Свадьбу гуляли в ресторане «Узбекистан». Вика никак не могла понять, чем отличаются бухарские евреи от бухарских же узбеков. На столе дымились плов и самса, женщины были в шелковых платьях и пестрых платках на головах, с черными, подведенными к переносице бровями. Больше всего Вику поразило количество золотых зубов на душу населения. Золотые зубы переливались и горели не меньше крупных, с вишню, бриллиантов в ушах присутствующих дам. Надькина мать, тихая и бледная тетя Поля, сидела, зажавшись в углу, и зачарованно смотрела на это пестрое и колоритное зрелище испуганными и удивленными глазами. На перепуганную Надьку нацепили килограмм золота и пышную, многоярусную фату. Были восточные песни и пляски, длинные и витиеватые тосты, а когда Вику и Надьку застукали в женском туалете с сигаретами в зубах, разразился скандал, который с усилием погасил жених. Вика приехала к Надьке на следующий день – помогать разбирать подарки.
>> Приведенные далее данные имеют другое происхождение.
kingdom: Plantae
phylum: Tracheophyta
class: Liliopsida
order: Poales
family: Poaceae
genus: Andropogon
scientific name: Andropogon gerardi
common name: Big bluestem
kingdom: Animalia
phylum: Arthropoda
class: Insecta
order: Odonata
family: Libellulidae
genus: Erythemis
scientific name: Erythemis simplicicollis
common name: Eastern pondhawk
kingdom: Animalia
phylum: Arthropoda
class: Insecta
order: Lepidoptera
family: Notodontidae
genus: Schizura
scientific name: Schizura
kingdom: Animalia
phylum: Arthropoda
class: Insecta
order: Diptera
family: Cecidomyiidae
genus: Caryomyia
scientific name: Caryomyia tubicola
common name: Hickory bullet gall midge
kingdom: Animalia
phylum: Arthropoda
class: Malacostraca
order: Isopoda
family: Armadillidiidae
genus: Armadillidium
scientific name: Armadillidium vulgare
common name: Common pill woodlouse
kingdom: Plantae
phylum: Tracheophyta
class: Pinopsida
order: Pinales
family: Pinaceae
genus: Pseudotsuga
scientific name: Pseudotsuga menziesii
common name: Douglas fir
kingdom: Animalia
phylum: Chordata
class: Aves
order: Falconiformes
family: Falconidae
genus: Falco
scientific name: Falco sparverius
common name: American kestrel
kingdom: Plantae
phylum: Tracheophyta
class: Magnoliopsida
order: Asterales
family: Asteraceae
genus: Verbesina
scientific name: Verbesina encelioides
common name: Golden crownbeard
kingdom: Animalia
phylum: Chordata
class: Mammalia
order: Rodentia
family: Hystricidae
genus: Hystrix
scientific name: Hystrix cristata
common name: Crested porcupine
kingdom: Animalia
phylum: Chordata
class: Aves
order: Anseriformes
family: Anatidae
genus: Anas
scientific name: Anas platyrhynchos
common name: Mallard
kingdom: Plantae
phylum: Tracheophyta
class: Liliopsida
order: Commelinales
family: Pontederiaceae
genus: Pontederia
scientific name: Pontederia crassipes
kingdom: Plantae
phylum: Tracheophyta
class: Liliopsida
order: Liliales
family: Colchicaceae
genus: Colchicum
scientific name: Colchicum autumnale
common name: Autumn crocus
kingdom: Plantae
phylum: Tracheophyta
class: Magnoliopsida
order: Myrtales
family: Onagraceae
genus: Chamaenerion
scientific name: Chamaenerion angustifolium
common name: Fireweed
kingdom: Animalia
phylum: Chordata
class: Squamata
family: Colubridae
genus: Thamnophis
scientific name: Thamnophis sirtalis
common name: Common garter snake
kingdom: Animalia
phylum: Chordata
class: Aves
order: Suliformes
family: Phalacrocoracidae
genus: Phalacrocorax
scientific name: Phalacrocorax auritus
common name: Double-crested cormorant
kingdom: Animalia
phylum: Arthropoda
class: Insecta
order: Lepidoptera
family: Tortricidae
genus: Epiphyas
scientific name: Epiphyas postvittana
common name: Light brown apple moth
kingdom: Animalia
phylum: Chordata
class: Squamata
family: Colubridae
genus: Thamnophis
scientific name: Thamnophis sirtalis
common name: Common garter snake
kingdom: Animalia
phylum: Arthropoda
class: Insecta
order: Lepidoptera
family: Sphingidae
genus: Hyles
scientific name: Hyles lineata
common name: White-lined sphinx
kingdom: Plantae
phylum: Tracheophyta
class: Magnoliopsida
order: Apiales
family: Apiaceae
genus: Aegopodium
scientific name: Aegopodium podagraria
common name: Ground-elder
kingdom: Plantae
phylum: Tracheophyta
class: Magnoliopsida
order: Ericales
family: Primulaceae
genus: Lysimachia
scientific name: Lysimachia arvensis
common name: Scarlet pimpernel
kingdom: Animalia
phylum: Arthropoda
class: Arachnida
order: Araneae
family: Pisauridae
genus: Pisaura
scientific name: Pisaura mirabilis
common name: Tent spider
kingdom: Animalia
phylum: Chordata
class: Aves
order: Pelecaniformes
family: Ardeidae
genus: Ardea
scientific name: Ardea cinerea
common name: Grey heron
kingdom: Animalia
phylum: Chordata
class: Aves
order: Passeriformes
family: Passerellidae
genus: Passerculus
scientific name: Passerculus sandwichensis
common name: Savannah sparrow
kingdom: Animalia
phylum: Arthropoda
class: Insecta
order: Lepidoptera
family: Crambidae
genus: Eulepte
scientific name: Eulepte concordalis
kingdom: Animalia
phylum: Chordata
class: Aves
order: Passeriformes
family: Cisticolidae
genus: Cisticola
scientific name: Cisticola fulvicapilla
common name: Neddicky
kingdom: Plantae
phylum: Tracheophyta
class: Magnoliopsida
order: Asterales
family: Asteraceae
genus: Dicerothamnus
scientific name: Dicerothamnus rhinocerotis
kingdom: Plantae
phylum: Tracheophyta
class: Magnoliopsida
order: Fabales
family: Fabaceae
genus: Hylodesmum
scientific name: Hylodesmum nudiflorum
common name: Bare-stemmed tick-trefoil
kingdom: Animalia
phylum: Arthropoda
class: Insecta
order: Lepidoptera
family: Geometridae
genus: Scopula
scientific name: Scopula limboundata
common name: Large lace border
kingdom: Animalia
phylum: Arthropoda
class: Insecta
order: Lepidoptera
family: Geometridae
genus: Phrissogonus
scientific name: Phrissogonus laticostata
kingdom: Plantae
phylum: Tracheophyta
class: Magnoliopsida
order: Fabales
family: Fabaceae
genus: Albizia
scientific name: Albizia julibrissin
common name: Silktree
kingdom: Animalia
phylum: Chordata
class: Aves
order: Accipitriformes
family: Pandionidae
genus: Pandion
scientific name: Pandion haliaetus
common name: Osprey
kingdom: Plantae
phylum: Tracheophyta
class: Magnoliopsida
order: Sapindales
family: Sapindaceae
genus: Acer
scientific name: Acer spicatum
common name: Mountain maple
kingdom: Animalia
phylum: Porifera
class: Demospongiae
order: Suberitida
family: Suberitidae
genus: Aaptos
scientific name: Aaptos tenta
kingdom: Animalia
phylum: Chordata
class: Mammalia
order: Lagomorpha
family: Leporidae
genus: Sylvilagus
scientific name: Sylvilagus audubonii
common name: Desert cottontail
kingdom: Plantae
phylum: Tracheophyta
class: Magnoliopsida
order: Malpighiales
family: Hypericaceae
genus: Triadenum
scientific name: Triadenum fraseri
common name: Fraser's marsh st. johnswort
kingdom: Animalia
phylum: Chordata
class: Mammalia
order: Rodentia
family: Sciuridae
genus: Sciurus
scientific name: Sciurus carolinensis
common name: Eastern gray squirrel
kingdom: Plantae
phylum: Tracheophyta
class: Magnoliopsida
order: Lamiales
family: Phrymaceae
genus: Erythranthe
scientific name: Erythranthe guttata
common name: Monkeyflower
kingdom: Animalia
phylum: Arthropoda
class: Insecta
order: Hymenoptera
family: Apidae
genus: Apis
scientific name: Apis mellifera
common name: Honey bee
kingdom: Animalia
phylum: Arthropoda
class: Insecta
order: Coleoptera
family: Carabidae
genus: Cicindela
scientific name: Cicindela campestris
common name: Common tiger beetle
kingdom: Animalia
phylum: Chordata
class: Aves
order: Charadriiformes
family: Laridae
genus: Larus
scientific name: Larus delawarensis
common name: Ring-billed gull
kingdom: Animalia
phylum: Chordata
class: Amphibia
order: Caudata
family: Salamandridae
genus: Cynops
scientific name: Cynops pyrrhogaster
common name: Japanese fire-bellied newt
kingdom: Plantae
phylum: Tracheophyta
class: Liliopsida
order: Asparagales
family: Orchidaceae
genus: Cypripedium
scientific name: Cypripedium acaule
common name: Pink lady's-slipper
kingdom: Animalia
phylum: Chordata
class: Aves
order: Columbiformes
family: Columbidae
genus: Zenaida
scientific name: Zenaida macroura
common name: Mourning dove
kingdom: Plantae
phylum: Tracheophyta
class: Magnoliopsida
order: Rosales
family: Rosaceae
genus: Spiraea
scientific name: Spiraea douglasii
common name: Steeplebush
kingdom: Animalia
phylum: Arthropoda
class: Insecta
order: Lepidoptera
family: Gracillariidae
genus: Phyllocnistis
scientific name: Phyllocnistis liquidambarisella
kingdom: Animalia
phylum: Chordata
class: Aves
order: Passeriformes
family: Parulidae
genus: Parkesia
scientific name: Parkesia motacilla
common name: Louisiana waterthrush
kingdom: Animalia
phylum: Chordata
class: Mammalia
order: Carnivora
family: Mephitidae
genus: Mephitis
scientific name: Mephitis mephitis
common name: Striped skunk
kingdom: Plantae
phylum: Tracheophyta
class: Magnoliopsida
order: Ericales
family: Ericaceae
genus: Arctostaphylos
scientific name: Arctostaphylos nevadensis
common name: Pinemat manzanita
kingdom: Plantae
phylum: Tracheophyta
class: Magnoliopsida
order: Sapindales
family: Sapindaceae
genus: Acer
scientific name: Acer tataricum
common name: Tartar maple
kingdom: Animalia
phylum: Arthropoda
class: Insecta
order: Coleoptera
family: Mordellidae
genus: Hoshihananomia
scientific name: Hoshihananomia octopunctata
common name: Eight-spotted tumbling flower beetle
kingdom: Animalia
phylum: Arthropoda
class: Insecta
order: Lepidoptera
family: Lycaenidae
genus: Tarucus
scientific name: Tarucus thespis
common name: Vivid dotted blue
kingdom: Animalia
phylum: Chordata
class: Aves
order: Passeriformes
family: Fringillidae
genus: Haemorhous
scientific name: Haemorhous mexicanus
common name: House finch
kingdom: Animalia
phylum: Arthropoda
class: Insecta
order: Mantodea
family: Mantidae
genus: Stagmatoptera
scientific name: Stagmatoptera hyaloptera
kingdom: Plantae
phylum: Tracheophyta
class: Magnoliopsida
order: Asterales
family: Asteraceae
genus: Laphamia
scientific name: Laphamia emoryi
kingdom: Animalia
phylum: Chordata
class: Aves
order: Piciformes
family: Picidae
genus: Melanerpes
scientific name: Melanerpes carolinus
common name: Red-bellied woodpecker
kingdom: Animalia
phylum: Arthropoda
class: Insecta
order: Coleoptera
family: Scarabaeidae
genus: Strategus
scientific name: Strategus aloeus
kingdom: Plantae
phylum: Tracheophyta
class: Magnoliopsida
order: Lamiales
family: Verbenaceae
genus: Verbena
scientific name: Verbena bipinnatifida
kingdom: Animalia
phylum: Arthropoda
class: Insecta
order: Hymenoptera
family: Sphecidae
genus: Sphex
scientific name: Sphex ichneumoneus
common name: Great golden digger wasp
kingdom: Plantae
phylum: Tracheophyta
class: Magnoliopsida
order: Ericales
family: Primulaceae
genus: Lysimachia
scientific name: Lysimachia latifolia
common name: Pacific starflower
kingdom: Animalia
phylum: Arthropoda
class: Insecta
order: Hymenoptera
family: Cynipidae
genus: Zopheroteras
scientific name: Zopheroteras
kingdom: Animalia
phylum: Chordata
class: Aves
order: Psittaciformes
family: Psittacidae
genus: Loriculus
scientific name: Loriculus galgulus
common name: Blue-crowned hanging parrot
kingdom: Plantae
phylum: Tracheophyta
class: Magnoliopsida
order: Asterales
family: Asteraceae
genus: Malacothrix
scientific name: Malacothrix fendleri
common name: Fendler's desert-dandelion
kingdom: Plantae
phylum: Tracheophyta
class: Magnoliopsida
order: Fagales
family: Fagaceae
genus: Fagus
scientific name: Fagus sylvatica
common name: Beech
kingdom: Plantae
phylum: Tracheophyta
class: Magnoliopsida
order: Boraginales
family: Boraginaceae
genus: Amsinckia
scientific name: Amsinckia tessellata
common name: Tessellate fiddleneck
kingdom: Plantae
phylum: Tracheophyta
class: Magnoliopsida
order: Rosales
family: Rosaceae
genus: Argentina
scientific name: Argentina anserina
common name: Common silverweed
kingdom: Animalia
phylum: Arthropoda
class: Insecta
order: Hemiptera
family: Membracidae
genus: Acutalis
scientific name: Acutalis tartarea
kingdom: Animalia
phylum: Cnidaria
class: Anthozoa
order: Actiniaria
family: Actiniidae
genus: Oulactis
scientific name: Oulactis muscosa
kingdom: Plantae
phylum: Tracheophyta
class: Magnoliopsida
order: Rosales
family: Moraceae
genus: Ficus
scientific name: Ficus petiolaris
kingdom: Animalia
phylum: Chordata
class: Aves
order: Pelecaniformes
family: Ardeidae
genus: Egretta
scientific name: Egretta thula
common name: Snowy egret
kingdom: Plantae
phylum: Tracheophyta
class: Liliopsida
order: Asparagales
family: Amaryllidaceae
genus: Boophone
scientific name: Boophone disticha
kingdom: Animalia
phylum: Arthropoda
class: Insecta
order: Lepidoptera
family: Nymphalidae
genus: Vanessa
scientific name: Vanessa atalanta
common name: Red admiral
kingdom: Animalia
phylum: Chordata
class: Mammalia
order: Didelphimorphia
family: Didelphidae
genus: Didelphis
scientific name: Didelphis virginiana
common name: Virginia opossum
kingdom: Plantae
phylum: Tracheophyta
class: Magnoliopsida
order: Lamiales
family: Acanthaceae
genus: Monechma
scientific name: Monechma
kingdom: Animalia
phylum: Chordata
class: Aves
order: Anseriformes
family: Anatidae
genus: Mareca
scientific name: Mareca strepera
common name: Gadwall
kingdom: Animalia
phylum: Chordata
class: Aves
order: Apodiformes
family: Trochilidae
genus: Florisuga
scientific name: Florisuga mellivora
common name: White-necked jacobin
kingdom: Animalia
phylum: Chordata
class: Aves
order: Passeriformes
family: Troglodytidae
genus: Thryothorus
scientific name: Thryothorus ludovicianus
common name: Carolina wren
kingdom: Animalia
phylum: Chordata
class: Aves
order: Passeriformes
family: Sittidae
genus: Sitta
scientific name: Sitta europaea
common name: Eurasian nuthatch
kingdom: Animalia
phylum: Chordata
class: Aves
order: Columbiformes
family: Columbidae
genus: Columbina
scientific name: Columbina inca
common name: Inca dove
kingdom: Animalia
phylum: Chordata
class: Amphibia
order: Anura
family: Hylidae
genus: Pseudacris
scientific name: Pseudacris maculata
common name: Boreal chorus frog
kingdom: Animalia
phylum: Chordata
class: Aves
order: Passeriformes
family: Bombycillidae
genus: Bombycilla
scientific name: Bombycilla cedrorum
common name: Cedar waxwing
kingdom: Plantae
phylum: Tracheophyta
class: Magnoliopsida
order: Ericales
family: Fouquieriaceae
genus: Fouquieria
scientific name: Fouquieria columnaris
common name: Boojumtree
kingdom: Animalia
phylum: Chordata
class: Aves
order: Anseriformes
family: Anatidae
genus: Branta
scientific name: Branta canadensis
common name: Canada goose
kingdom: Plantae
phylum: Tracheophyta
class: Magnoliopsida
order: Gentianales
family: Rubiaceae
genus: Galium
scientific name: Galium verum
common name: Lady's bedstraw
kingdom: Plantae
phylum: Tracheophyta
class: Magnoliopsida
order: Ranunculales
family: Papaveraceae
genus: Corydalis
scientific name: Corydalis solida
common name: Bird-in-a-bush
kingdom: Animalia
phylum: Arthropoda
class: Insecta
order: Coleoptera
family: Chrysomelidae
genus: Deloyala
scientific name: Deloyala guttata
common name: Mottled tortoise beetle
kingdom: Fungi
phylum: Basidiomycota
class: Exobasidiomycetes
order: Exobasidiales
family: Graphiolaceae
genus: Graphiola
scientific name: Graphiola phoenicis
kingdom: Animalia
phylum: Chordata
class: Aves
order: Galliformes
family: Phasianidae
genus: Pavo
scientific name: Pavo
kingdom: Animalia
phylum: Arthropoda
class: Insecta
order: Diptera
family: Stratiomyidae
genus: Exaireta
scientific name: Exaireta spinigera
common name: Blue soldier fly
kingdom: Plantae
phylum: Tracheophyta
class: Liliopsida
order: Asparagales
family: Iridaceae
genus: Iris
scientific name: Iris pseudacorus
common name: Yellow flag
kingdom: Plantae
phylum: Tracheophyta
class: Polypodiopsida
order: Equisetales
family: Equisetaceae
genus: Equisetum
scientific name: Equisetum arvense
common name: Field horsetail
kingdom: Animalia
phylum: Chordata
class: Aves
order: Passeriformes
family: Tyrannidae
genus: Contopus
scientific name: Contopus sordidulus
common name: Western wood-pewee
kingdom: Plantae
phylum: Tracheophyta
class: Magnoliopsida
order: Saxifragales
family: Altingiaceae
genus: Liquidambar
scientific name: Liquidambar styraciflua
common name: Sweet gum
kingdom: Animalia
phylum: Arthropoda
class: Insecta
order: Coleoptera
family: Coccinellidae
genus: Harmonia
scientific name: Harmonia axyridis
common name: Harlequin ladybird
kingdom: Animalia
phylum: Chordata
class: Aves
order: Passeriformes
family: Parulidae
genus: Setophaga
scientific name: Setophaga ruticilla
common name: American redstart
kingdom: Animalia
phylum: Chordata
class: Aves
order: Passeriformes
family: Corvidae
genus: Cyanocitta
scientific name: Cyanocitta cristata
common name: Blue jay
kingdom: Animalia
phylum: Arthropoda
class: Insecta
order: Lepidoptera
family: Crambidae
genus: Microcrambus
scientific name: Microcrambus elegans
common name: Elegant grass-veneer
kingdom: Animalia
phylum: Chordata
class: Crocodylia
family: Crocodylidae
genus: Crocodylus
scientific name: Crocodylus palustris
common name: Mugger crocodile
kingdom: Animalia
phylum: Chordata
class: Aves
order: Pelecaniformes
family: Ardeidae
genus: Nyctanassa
Поразило несчетное количество перламутровых сервизов с аляповатыми пастушками, шелковых пестрых покрывал и браслетов из дутого красноватого золота. Среди всего этого богатства ходила Надька в гэдээровском розовом пеньюаре с жестким многослойным кружевом и попыхивала сигареткой.
– Ничего, – говорила уверенно Надька. – Я им еще покажу, где раки зимуют. Еще попросят сальца с черным хлебушком.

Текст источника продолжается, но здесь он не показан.